Anyone care to contemplate how easy it would be to take a gps and go out in the desert, write down the coordinates, dig a hole, stick the WMDs in the hole and bury them. How would anyone find the WMDs except those who buried them in the first place and knew the coordinates.
We'll see won't we.
Has anyone else noticed the uptick in dumpo posts in this forum? Getting a bit much. Do we have a re-direct from the undergraound? These types are doing nothing but attacking Bush's character with lies. So sad to see so many so blinded by hatred.
Correct, I never fully believed the story. The evidence was "thin" at best and the Niger forgery was well known before the first missile flew. The down side risk was considerable as we see in the rejuvenation of Al Queda.
So, yes, I was against the war before it started. Does that mean that I cannot point out the need for finding the truth now.
I will be happy to congratulate the President for being smarter than I was if he turns out correct, though I will be unhappy if they were withholding good evidence. On the other hand, I expect all true conservatives of whatever party to put aside party loyalty and stop supporting the president if the facts show that the administration intentionally lied. Do we have a deal?
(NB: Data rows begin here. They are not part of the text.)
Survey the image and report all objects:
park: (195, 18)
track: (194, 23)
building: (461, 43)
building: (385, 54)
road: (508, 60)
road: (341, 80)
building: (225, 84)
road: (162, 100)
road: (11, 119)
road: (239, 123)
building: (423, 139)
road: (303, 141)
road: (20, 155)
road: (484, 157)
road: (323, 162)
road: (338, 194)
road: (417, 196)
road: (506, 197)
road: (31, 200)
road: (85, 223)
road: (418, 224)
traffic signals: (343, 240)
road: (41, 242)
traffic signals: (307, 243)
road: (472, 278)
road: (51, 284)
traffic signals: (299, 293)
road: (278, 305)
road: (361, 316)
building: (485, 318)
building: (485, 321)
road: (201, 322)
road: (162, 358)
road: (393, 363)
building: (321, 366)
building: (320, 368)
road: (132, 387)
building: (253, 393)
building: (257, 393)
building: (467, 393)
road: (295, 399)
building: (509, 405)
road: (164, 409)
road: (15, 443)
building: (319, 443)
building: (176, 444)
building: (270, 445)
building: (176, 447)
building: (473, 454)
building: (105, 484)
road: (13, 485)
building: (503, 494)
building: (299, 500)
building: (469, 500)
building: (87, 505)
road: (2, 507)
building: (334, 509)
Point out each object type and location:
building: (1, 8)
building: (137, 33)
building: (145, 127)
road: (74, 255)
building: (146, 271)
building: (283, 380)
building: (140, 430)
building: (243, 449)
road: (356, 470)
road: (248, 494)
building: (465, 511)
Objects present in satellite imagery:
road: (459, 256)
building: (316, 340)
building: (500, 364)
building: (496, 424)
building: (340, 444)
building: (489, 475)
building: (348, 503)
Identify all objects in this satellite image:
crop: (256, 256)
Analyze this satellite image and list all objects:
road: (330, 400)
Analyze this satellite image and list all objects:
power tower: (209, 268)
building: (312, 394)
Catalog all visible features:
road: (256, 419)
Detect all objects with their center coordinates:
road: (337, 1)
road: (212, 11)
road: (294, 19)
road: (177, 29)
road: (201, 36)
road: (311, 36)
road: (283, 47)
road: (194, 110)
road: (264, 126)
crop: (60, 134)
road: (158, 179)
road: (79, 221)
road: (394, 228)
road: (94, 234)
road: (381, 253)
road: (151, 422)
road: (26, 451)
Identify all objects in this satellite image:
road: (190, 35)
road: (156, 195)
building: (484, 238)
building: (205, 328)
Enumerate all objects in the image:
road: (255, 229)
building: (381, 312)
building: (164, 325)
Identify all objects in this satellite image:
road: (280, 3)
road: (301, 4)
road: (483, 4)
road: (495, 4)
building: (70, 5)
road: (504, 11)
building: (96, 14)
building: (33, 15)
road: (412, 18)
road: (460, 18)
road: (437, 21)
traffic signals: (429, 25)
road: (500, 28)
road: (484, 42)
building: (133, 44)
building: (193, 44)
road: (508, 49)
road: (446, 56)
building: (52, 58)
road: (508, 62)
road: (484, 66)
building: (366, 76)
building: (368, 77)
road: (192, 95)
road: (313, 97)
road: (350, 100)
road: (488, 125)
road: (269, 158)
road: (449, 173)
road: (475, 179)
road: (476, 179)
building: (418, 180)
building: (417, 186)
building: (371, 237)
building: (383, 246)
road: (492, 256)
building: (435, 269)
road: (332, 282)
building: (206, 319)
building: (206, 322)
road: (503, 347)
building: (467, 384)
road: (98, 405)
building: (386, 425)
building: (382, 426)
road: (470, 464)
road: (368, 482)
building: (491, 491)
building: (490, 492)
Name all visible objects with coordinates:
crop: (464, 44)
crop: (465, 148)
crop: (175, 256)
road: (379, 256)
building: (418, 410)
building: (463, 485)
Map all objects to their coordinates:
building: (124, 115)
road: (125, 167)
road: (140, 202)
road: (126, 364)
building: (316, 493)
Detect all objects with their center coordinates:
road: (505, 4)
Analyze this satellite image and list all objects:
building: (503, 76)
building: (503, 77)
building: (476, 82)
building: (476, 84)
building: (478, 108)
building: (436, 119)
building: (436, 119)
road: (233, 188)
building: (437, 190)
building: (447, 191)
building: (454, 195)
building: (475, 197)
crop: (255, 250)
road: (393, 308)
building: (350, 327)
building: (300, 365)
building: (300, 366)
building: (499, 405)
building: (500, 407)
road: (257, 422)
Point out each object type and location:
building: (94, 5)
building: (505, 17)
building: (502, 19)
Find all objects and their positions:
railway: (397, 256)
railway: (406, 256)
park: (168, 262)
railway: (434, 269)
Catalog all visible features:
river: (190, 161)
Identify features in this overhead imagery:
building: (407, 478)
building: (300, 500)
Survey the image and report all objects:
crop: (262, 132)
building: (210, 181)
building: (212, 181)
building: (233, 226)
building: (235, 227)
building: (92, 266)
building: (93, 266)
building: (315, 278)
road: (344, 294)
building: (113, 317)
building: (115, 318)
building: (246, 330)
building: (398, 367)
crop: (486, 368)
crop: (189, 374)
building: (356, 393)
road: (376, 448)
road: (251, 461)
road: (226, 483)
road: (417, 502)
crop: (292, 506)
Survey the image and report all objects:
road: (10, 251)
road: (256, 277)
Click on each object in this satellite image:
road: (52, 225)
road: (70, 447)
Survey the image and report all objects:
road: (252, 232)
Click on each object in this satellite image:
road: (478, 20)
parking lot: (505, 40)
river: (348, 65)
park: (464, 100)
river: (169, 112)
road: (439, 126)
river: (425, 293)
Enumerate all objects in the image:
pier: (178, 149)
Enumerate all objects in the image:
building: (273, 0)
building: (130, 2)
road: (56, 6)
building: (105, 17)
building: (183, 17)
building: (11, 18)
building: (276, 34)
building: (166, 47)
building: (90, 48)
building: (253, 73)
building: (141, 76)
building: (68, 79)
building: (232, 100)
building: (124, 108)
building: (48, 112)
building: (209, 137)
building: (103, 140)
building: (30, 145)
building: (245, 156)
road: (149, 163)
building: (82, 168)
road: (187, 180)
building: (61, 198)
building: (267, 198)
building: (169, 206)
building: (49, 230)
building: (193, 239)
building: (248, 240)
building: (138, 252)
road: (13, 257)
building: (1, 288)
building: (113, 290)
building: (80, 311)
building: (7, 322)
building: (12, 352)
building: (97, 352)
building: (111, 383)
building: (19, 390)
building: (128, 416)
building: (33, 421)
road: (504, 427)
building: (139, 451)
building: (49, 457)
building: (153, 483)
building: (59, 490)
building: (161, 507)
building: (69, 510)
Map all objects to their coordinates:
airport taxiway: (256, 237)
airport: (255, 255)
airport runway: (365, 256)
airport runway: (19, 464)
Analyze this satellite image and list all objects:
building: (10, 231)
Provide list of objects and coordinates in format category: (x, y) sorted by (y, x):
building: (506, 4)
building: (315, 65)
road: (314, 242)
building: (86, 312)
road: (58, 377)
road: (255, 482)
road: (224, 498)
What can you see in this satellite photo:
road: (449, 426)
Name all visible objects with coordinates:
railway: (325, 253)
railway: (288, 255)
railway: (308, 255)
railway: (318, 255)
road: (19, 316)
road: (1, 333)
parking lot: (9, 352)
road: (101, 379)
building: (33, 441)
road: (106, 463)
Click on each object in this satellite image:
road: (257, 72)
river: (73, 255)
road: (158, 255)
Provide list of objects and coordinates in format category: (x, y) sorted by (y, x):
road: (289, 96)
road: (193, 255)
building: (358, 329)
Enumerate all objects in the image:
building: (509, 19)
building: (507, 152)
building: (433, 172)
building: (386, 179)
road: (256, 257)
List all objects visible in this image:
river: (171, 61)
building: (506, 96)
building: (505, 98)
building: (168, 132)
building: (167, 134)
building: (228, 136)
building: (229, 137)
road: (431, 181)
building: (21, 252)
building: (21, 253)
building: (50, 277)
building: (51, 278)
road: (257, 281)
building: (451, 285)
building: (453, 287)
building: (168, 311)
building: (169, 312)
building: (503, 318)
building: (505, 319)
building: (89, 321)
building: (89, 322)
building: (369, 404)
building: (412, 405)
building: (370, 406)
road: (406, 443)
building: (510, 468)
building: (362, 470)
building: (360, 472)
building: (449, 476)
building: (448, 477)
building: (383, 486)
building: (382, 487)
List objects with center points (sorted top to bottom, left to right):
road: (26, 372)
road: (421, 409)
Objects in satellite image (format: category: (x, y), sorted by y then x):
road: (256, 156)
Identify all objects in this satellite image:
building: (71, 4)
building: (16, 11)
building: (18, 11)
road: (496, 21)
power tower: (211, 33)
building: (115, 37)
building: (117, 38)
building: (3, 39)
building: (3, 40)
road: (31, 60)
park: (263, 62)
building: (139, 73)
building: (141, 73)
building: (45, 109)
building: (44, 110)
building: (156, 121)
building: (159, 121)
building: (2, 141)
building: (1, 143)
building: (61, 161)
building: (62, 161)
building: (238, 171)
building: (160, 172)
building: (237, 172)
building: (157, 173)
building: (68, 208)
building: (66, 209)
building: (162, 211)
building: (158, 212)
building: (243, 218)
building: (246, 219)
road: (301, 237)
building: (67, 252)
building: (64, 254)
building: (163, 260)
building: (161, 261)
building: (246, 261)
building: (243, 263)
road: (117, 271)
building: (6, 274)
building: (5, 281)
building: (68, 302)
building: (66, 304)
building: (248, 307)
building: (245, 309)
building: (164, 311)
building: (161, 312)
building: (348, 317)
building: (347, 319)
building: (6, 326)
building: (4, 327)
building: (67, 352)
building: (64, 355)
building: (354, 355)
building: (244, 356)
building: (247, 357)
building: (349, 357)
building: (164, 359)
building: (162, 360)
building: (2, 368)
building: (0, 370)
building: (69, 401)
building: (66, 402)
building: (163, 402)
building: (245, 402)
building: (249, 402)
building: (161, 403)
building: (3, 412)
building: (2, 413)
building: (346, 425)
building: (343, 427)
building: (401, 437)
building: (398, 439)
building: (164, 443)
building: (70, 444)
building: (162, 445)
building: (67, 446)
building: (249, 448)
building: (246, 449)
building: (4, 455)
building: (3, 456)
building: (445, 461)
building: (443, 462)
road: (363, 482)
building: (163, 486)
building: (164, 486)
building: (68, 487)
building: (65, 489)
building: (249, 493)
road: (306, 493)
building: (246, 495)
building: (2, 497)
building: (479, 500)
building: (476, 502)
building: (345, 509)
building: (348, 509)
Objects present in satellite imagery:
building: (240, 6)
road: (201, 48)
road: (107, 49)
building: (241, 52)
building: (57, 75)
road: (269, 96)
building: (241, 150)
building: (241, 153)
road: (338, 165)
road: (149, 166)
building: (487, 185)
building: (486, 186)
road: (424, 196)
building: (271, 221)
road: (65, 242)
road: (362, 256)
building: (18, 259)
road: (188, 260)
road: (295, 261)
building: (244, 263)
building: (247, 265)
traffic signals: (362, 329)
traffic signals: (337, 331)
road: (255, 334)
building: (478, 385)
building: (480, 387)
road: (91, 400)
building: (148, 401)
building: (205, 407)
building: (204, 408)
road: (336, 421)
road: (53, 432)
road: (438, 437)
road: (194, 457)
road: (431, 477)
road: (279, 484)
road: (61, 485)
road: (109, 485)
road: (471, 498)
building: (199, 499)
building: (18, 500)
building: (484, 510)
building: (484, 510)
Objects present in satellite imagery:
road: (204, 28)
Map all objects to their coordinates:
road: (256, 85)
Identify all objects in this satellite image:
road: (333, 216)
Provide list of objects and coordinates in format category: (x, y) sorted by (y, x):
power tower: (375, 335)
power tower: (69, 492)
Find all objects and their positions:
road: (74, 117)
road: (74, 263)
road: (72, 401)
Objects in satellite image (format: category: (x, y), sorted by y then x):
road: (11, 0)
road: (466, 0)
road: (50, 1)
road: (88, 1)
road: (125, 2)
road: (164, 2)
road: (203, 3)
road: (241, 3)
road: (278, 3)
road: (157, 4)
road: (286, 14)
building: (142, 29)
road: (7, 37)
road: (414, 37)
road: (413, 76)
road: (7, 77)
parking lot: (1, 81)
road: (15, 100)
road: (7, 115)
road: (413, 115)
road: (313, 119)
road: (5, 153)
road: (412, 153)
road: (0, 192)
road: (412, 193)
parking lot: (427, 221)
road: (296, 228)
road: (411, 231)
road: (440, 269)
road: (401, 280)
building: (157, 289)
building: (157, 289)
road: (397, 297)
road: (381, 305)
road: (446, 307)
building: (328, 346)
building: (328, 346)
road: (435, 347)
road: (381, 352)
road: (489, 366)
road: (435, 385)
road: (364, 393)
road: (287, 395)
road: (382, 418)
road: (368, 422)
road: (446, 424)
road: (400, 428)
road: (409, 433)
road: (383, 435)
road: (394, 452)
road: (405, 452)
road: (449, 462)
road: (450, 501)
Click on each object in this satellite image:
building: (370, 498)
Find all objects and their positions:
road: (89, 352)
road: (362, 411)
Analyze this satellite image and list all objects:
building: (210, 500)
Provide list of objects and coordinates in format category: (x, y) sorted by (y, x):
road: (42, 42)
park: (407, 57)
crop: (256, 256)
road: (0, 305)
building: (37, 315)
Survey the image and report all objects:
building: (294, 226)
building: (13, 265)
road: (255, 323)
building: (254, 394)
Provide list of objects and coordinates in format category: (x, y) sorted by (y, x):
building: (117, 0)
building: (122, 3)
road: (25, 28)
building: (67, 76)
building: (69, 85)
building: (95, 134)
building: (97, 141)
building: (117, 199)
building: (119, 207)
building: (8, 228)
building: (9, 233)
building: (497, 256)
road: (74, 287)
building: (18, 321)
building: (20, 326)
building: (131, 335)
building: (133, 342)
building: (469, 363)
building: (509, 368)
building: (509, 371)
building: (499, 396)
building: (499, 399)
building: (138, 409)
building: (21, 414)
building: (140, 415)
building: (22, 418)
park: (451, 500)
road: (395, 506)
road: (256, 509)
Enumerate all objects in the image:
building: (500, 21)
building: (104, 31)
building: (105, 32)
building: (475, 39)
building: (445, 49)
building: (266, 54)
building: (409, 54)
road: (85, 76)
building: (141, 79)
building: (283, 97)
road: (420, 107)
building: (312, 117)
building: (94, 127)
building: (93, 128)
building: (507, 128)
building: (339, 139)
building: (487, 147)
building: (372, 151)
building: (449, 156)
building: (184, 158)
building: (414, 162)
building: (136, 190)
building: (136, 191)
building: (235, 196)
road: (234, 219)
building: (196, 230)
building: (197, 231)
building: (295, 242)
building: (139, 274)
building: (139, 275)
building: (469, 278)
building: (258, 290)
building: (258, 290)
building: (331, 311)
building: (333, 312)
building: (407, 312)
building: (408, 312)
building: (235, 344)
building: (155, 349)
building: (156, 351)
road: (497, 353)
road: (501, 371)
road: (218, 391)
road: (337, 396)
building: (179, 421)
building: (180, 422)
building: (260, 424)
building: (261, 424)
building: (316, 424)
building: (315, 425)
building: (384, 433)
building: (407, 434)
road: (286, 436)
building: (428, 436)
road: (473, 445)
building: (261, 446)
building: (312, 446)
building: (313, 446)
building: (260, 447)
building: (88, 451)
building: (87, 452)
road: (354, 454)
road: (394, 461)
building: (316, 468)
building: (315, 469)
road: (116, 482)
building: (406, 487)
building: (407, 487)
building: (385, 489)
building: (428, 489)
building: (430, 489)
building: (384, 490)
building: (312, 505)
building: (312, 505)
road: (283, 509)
Remember that the truth will eventually come out. It may take some years but history will know the answer. Just like we all know now that the main escalation of the Viet Nam war was based on a non-existent Gulf of Tonkin incident. Fifty Thousand dead Americans and probably 2 or 3 times than number of Viet Namese dead because of that story. If Johnson was alive, we should be hanging him from the highest place.
How much more operational can you get in Mr. so-called ex-official?
The war is over.
America has destroyed your Ally, Saddam in the process.
We have shaken up the entire world AND international terrorism in the process.
Regardless of this petty and unsubstantiated "charge," of "deception" the War is STILL supported by 75% of the American people.
Ergo, in 2004 Dubya will slaughter ANY RAT candidate for President.
Yes, but what relevance is that statement? The accusation was about people who have not even started to question the WMD search 2 months after we occupied Iraq. The statement was that common sense is not being used, and implied that it would be more productive to bolster the arguments made against critics rather than use ad hominem terms like "hysterical" and "ludicrous".
Hiding or moving is a reasonable argument, IMO. But the arguments of critics are not unreasonable either--better formulate some rebuttal.
Actually Bush admin officials said to give it at least a year.